• [Data entries]:
···

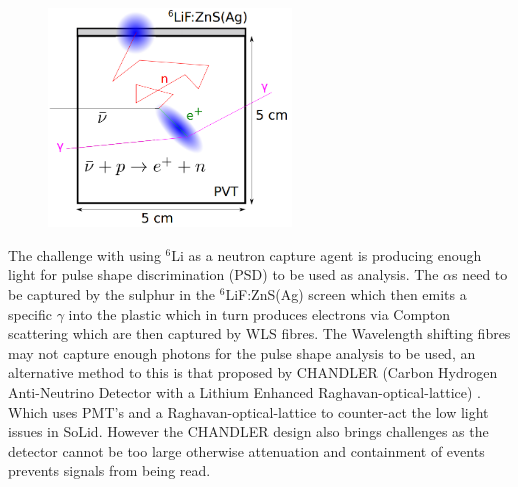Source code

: \begin{figure}[htbp]
 \centering
 \includegraphics[height=58mm]{Chapter2/Figs/Raster/SoLid_cube.png}
 \label{fig:SolidCubeDiagram}
\end{figure}

The challenge with using $^6$Li as a neutron capture agent is producing enough light for pulse shape discrimination (PSD) to be used as analysis. The $\alpha$s need to be captured by the sulphur in the $^6$LiF:ZnS(Ag) screen which then emits a specific $\gamma$ into the plastic which in turn produces electrons via Compton scattering which are then captured by WLS fibres. The Wavelength shifting fibres may not capture enough photons for the pulse shape analysis to be used, an alternative method to this is that proposed by CHANDLER (Carbon Hydrogen Anti-Neutrino Detector with a Lithium Enhanced Raghavan-optical-lattice) \cite{aap2015}. Which uses PMT's and a Raghavan-optical-lattice to counter-act the low light issues in SoLid. However the CHANDLER design also brings challenges as the detector cannot be too large otherwise attenuation and containment of events prevents signals from being read.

···

• [Exercise brief]: All of the entries above are to be restated word for word, minus the images.

• [Worked solution]:
Source code

: \begin{figure}[htbp]
 \centering
 \includegraphics[height=58mm]{Chapter2/Figs/Raster/SoLid_cube.png}
 \label{fig:SolidCubeDiagram}
\end{figure}

The challenge with using $^6$Li as a neutron capture agent is producing enough light for pulse shape discrimination (PSD) to be used as analysis. The $\alpha$s need to be captured by the sulphur in the $^6$LiF:ZnS(Ag) screen which then emits a specific $\gamma$ into the plastic which in turn produces electrons via Compton scattering which are then captured by WLS fibres. The Wavelength shifting fibres may not capture enough photons for the pulse shape analysis to be used, an alternative method to this is that proposed by CHANDLER (Carbon Hydrogen Anti-Neutrino Detector with a Lithium Enhanced Raghavan-optical-lattice) \cite{aap2015}. Which uses PMT's and a Raghavan-optical-lattice to counter-act the low light issues in SoLid. However the CHANDLER design also brings challenges as the detector cannot be too large otherwise attenuation and containment of events prevents signals from being read.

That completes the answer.